Not Howard’s way, nor his end. He flung the doors open and beckoned us in.

The room was suffused with joy and grief. We were there to celebrate a life ebbing away but still being lived – and to say goodbye.

His physical state was undeniably shocking. I know the hollow-cheeked frailty of impending death well. But even I had to steel myself before I approached.

And as I reached him, I was confronted with something else. Jaundice had discoloured his already translucent skin. Even his eyes radiated chrome yellow. Otherworldly, but still in this one.

Of course, I remembered. It was in his liver.

“Chris,” he said looking up as I stretched out my hand. But he wanted a hug. Not something we’d ever done before. Dying leaves no room for inhibition

Had I been in any doubt, his embrace left me in none about why we were there. Love. His for life – and for all of us. “Death,” said the poet Mark Doty, “is what makes love possible.”

Then came speeches from lifelong friends including David Blunkett and Clive Betts. The kind of stuff we hear at the best funerals and the wakes that follow – choked with grief.

Except he was there, held fast by his family. To listen – even answer back.

If it all sounds unbearably sentimental, think again. Sure, we heard about the best of Howard. But it was warts and all, too.

Howard the pedant, the aficionado of the cheapest clothes anyone had ever known, even to the chagrin of his children.

But, oh, the courage.

Howard’s, of course. His family’s and close friends’. But that of so many who’d travelled to be there, too.

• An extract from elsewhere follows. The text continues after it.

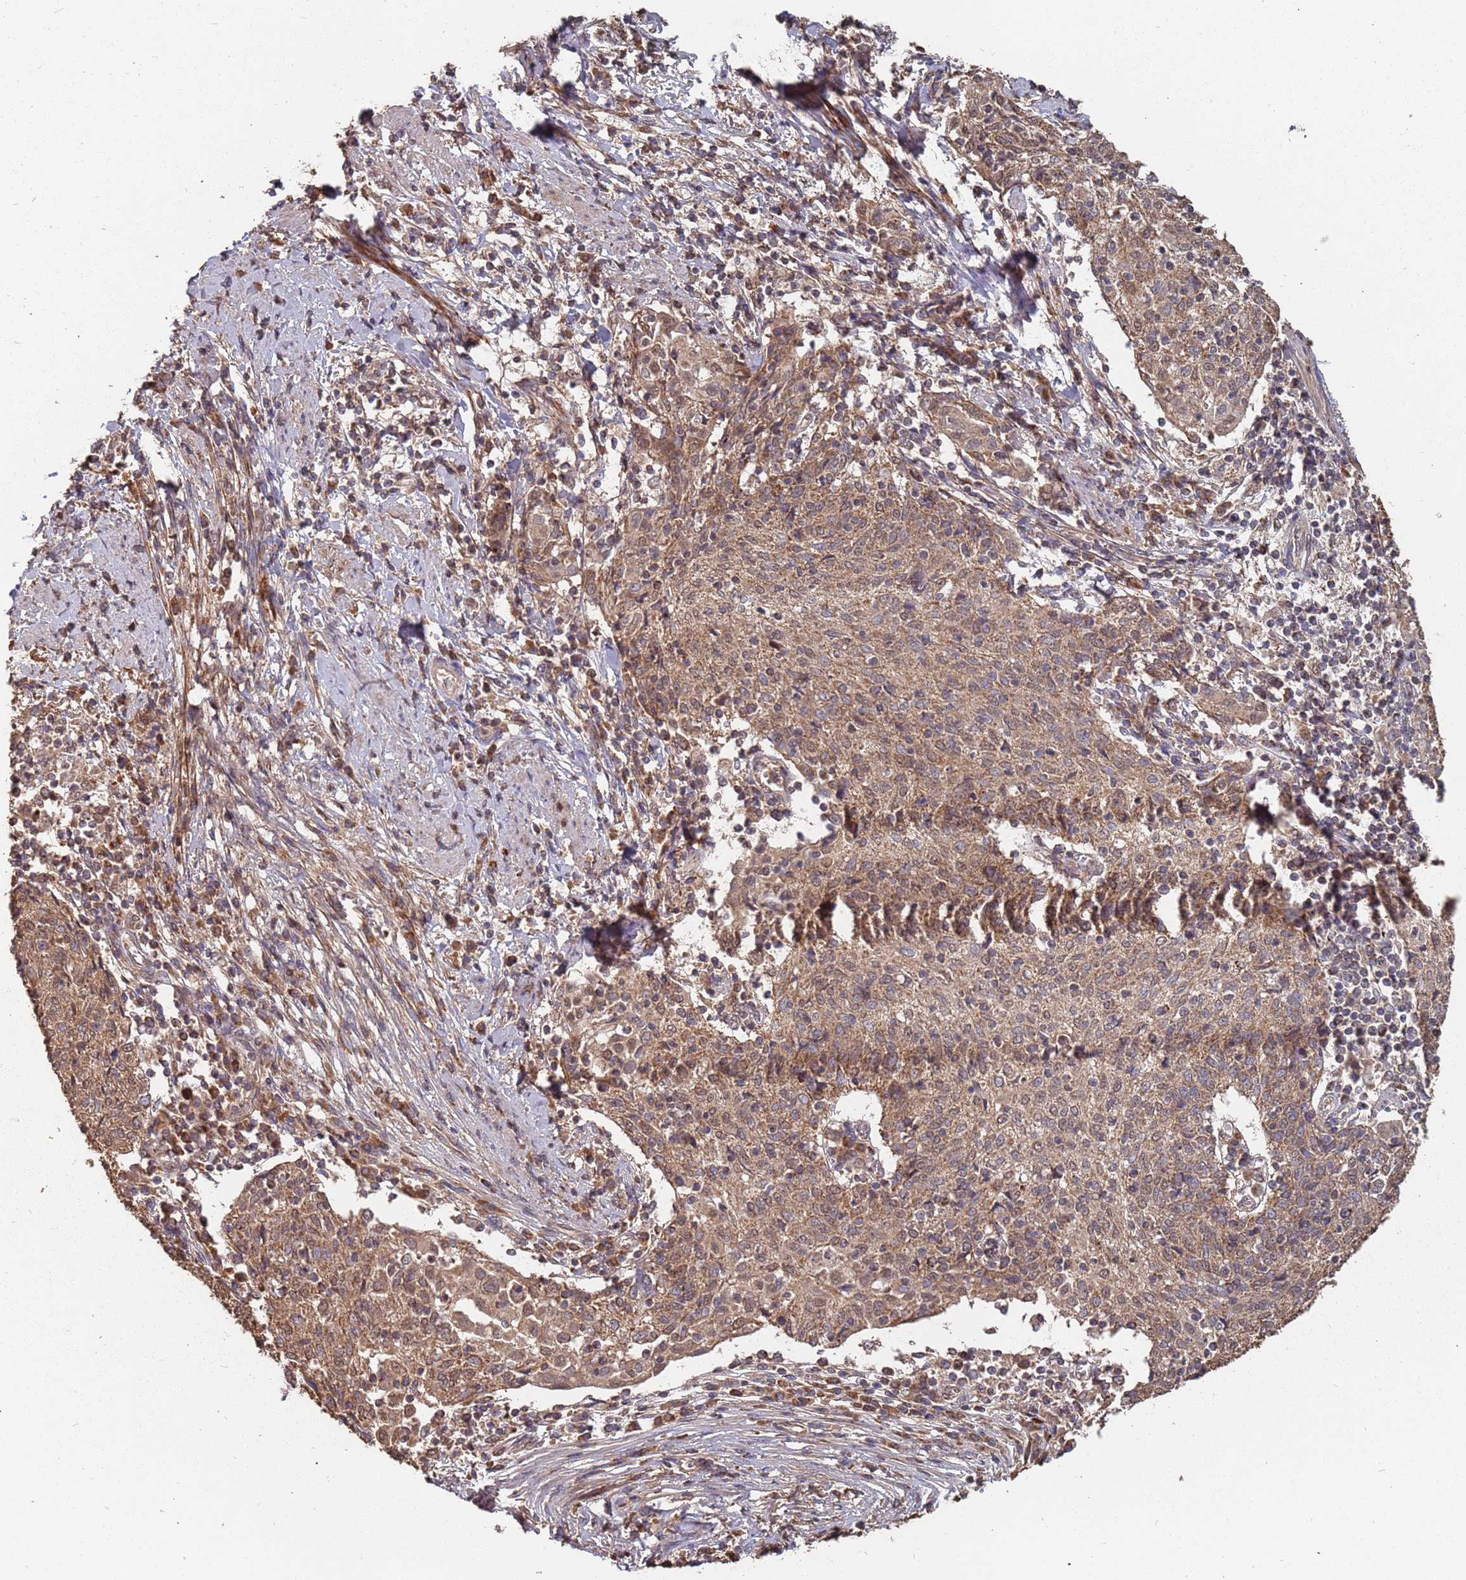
{"staining": {"intensity": "moderate", "quantity": ">75%", "location": "cytoplasmic/membranous"}, "tissue": "cervical cancer", "cell_type": "Tumor cells", "image_type": "cancer", "snomed": [{"axis": "morphology", "description": "Squamous cell carcinoma, NOS"}, {"axis": "topography", "description": "Cervix"}], "caption": "There is medium levels of moderate cytoplasmic/membranous positivity in tumor cells of squamous cell carcinoma (cervical), as demonstrated by immunohistochemical staining (brown color).", "gene": "PRORP", "patient": {"sex": "female", "age": 52}}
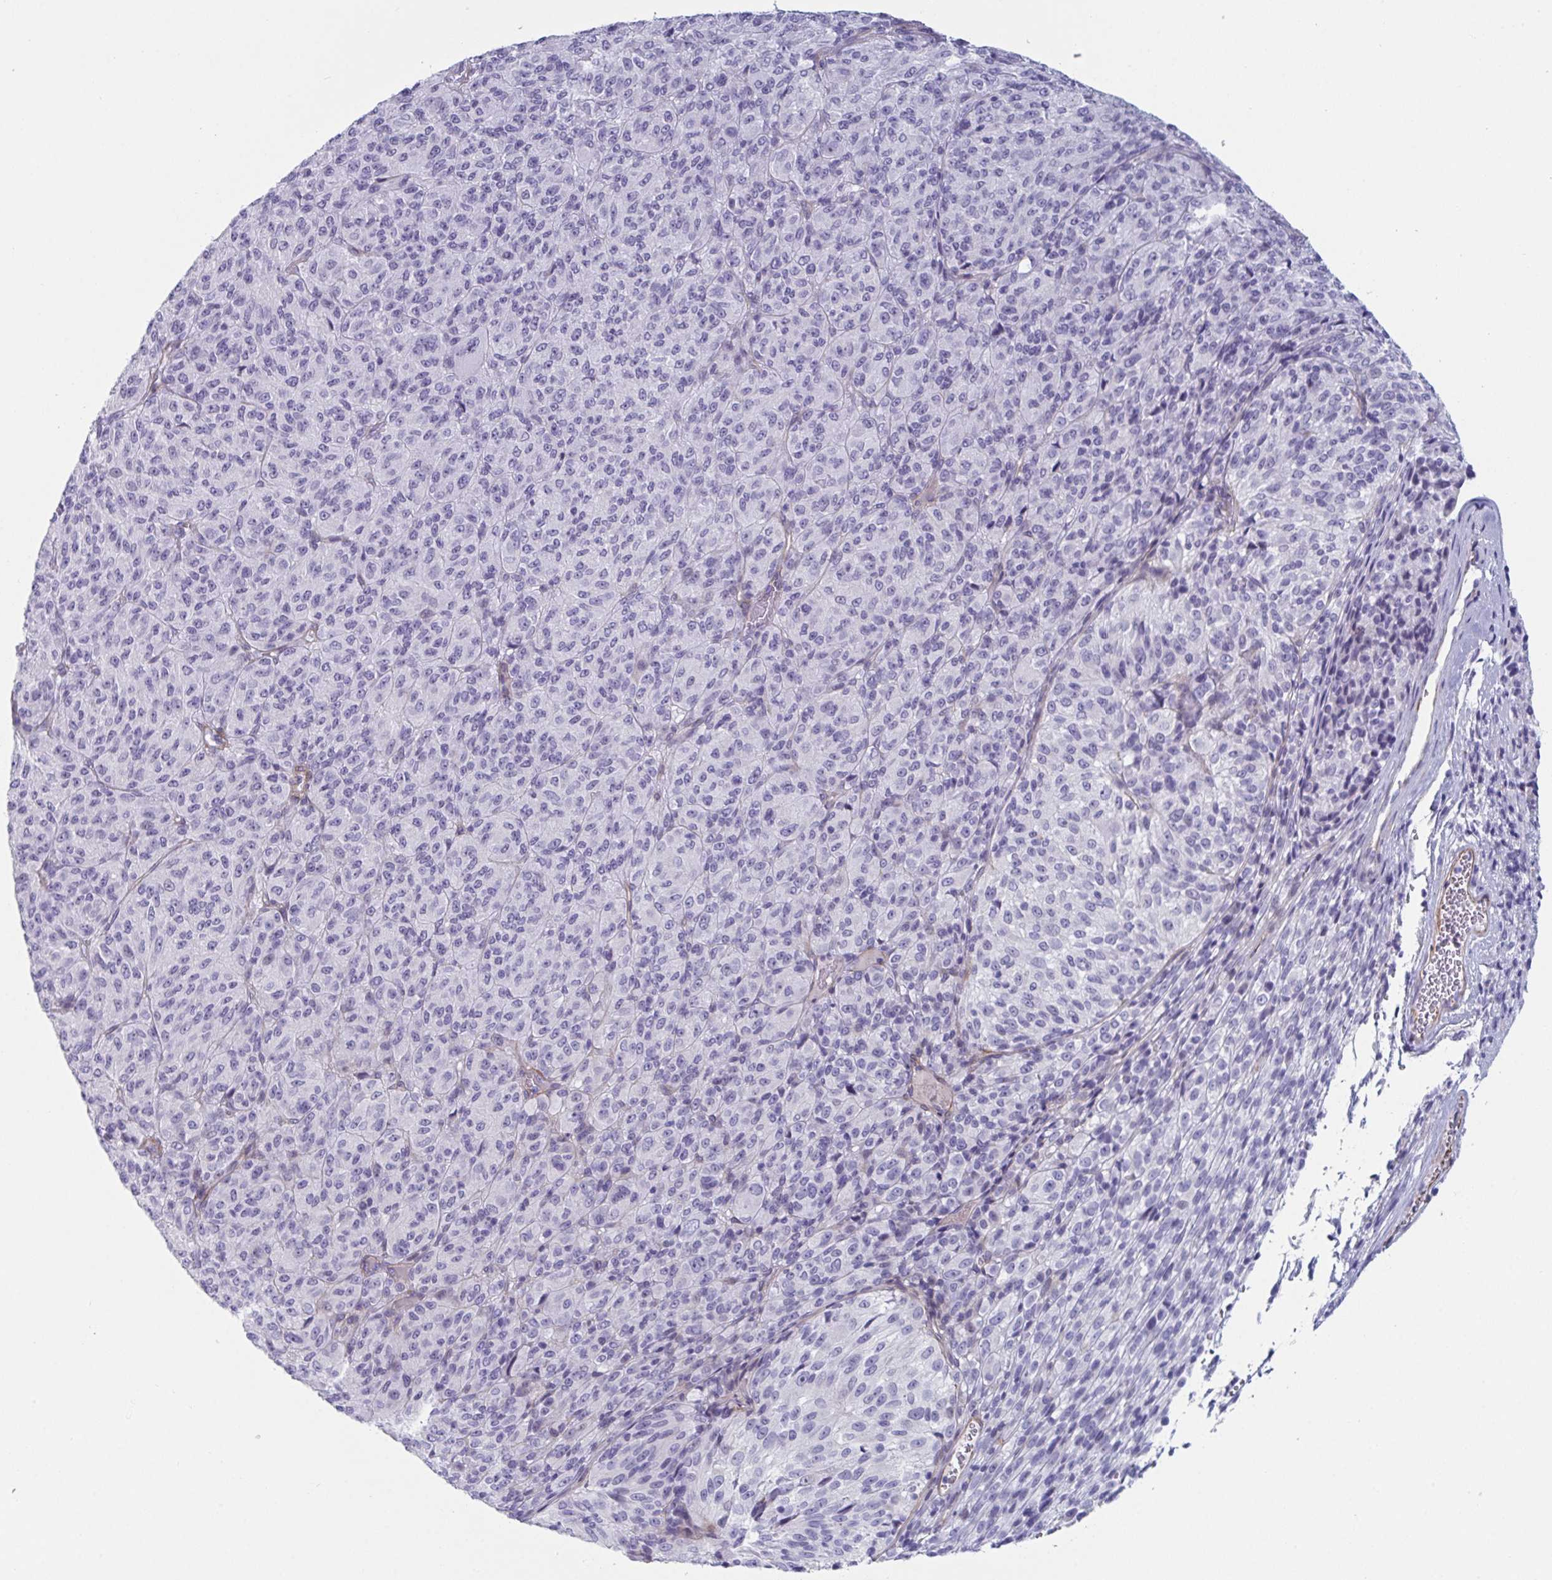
{"staining": {"intensity": "negative", "quantity": "none", "location": "none"}, "tissue": "melanoma", "cell_type": "Tumor cells", "image_type": "cancer", "snomed": [{"axis": "morphology", "description": "Malignant melanoma, Metastatic site"}, {"axis": "topography", "description": "Brain"}], "caption": "The image exhibits no significant staining in tumor cells of melanoma.", "gene": "OR5P3", "patient": {"sex": "female", "age": 56}}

The place was bursting with it. 

Looking across the room through tearful laughter, it wasn’t hard to see why eschewing death might be attractive.

Meeting it face on – with a smile – takes a certain grit.

It was also a reminder of something else that was precious. Howard’s was a life steeped in politics. There was even a message from Tony Blair. But in the end, the best of what we have is kinship and friendship. We weren’t in a community centre for nothing.

An end-of-life party may not be on everyone’s bucket list. But it’s one way of doing something Kathryn Mannix thinks we all need to do better – to ‘narrate dying.’ To plan for death and ease our fear of it, something, she thinks, that is a major public health issue.

Like the writer, Richard Holloway, Mannix is concerned we’ve medicalised death so much we’ve forgotten what normal dying looks like. 

It’s a luxury we can ill-afford, not least because it’s coming our way too.

Death, says the novelist, Julian Barnes, is the one appalling fact which defines life. Unless we are constantly aware of it, we cannot begin to understand what life is about.